What is an Inline style?
An inline style is a style that is applied directly to an element through the use of the following style attribute
style = "style1: value1; style2: value2; style3: value3; ..."
where style1, style2, style3, and so forth are the names of the style properties, and value1, value2, value3, and so on are the values associated with each style property.
So to center an h1 heading and display it in a red font, add the following inline style to the opening <h1> tag:
<h1 style="text-align: center; color: red">Sunny Acres</h1>
Inline styles are easy to interpret because they are applied directly to the elements they affect.

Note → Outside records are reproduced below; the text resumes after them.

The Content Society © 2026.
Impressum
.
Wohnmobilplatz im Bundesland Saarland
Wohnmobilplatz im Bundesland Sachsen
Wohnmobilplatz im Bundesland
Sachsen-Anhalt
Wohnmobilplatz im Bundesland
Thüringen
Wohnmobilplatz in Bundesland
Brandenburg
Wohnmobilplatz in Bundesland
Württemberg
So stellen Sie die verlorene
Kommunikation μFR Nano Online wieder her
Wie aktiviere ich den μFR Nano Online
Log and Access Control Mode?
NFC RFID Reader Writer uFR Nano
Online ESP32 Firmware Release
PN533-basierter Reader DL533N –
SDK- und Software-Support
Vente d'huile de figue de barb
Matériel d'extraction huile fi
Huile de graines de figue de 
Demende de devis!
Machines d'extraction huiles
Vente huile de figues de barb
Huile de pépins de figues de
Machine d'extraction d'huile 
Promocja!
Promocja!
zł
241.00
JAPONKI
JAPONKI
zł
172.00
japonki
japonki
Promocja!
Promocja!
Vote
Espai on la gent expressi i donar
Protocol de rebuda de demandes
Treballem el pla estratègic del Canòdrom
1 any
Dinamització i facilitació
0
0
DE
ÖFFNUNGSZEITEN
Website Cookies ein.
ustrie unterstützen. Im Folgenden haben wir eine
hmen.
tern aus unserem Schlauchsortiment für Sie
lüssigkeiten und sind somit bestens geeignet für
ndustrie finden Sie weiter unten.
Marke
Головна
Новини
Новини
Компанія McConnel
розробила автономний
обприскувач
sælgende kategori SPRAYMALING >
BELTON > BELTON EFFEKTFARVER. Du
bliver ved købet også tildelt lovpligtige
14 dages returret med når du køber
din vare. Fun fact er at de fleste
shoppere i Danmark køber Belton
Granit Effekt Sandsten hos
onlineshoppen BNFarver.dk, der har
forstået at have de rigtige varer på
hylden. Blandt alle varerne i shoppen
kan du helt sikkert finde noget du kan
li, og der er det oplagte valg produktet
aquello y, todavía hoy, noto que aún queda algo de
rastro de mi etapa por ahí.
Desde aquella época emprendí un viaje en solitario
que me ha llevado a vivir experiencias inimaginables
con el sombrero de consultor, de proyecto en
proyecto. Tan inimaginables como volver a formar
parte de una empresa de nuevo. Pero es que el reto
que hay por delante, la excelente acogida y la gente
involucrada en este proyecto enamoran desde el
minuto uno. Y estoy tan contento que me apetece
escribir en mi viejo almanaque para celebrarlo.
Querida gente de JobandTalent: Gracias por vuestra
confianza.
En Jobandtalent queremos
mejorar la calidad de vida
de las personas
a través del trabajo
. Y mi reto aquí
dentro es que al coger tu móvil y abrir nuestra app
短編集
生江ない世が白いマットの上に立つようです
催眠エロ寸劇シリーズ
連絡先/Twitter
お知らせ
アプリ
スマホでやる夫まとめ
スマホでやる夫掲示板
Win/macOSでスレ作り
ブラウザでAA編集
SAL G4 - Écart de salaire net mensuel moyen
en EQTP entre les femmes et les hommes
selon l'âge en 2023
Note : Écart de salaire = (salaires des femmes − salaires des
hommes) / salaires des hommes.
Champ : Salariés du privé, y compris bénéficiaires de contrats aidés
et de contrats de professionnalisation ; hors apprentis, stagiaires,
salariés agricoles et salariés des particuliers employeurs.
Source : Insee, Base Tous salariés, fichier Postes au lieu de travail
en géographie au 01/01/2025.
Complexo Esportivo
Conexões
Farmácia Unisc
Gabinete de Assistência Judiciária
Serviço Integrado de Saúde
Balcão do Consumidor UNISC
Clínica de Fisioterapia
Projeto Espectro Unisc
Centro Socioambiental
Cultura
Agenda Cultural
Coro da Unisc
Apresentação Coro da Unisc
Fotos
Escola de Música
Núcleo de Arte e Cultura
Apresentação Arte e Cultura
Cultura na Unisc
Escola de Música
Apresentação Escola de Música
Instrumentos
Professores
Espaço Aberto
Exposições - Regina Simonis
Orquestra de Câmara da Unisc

However, this also makes them cumbersome. For example, if you wanted to use inline styles to make all of your headings the same font color, you would have to locate all of the h1 through h6 elements on the Web site and apply the same color style to them. This would be no small task on a large Web site containing hundreds of headings spread out among dozens of Web pages.
In addition, some developers point out that inline styles aren’t consistent with the goal of separating content from style. After all, there is arguably little difference between using the inline style <h1 style=”text-align: center”> … </h1> and the deprecated align attribute <h1 align=”right”> … </h1>
One goal of style sheets is to separate the development of a document’s style from the development of its content.
Ideally, the HTML code and CSS styles should be separate so that one person could work on content using HTML and another on design using CSS. This isn’t possible with inline styles.